> Tarea asignada
Según el texto sobre la democracia, ¿desde qué año vivió Nicaragua el giro autoritario que se menciona?

> Fragmento de texto
● ● ● ●

Modificar el paradigma de la paz autoritaria y sustituirlo por un nuevo paradigma de gobernabilidad democrático y republicano, eficaz y legítimo, es una prioridad. Por eso mismo cabe preguntarse cómo reimplantar una cultura política que lleve a tener, en el corto, mediano y largo plazo, un sistema dotado de, al menos, las condiciones de una democracia resuelta a salir de los mínimos de la “zona gris”. Una que además cuente con actores sociopolíticos facultados para tomar decisiones con variables grados de autonomía y capaces de transformar creativamente las situaciones; abiertos, según Camou, “a la consideración de lo contingente e, incluso, de lo inesperado”.
Al recordar que su construcción entraña un proceso frágil, zigzagueante y sinuoso, que podría coronar con realidades incompletas o desalentadoras, en “¿Cómo nacen las democracias?” (1986) Guy Hermet advertía sobre el carácter reversible de estos regímenes. Un ejemplo es el catastrófico giro autoritario que vivió Nicaragua a partir de 2006, la restauración sandinista que Carlos Chamorro entrevió ese mismo año, cuando advertía que “Nicaragua está polarizada entre una minoría sandinista y una mayoría claramente antisandinista. Sin embargo, el ex presidente Daniel Ortega tiene una posibilidad real de ganar”. He allí la regresión improbable, 16 años después de que el triunfo de Violeta Chamorro y UNO encarnara la esperanza de una región aguijoneada por el sueño de la pacificación y la alineación democrática.

● ● ● ●

> Datos proporcionados
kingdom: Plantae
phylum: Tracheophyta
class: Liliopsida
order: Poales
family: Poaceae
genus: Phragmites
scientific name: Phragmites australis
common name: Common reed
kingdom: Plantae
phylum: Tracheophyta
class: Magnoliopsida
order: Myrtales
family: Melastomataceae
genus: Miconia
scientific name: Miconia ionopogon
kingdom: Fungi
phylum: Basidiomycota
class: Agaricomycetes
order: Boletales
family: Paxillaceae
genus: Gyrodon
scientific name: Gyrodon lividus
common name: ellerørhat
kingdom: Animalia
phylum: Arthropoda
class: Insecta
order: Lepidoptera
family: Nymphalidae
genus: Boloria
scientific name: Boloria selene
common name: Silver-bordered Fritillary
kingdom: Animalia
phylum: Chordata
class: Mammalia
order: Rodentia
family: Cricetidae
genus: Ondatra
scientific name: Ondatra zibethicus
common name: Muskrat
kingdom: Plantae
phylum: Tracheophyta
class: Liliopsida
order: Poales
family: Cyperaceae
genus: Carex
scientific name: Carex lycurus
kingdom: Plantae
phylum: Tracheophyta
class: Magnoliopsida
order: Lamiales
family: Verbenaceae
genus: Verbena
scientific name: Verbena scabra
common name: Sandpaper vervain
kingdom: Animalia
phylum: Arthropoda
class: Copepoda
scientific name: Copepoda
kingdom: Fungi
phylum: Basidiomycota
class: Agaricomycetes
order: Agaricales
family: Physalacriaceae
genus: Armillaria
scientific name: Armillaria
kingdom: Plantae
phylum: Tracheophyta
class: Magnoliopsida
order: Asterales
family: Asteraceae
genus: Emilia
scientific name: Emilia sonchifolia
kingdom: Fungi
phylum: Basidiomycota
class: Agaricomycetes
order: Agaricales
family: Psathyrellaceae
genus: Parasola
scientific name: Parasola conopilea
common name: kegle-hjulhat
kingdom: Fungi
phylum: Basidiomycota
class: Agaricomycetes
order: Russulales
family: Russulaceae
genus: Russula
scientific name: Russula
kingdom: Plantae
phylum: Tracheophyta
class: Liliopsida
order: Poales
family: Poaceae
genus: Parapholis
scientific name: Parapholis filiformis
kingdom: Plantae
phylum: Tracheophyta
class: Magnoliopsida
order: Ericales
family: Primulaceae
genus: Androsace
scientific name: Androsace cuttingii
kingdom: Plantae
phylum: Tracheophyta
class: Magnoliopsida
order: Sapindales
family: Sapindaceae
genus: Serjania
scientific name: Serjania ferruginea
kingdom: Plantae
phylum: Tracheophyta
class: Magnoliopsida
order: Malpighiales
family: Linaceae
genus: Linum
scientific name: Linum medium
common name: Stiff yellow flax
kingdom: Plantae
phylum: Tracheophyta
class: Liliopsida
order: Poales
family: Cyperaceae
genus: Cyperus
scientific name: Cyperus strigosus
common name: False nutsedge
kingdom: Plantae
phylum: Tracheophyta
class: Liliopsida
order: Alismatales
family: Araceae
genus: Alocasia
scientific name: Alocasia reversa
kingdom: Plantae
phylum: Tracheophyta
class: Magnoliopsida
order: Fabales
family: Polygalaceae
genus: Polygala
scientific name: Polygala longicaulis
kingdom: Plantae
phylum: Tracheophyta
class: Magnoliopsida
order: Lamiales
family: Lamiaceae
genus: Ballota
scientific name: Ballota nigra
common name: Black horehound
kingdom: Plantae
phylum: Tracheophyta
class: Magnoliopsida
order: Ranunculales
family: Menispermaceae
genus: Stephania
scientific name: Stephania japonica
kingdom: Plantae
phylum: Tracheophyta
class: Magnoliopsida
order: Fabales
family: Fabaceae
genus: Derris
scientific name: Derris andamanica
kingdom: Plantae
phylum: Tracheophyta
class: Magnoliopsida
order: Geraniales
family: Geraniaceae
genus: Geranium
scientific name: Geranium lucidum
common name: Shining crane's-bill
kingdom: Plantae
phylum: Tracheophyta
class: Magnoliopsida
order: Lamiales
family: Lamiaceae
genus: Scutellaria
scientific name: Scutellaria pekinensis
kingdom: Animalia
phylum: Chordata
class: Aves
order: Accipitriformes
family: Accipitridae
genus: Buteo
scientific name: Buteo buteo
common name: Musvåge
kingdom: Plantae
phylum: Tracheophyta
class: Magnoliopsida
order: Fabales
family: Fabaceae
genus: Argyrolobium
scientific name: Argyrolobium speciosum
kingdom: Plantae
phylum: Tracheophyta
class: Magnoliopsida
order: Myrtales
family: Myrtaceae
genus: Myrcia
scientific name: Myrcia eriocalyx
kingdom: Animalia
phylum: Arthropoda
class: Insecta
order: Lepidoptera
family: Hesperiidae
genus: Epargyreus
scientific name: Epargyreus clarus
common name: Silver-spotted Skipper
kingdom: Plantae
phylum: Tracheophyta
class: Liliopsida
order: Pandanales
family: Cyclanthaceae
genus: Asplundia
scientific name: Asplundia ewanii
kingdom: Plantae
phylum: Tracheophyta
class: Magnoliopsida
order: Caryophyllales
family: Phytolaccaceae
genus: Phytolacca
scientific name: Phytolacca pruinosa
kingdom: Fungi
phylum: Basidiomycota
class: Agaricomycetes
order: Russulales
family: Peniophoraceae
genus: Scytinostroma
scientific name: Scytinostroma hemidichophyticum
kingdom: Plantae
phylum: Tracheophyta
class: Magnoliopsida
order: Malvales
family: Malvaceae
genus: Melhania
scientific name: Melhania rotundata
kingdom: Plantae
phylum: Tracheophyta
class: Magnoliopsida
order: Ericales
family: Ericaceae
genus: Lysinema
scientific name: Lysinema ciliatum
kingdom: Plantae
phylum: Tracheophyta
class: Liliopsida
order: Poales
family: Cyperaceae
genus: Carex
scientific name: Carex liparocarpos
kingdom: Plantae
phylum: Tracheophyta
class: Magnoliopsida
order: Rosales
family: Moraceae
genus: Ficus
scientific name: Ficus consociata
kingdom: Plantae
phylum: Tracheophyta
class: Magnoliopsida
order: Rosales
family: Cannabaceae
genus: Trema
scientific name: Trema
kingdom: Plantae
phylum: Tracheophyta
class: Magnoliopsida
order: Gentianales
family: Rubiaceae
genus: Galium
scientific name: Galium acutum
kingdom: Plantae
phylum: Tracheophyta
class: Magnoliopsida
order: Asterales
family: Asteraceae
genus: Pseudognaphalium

● ● ● ●

> Respuesta escrita
Desde 2006.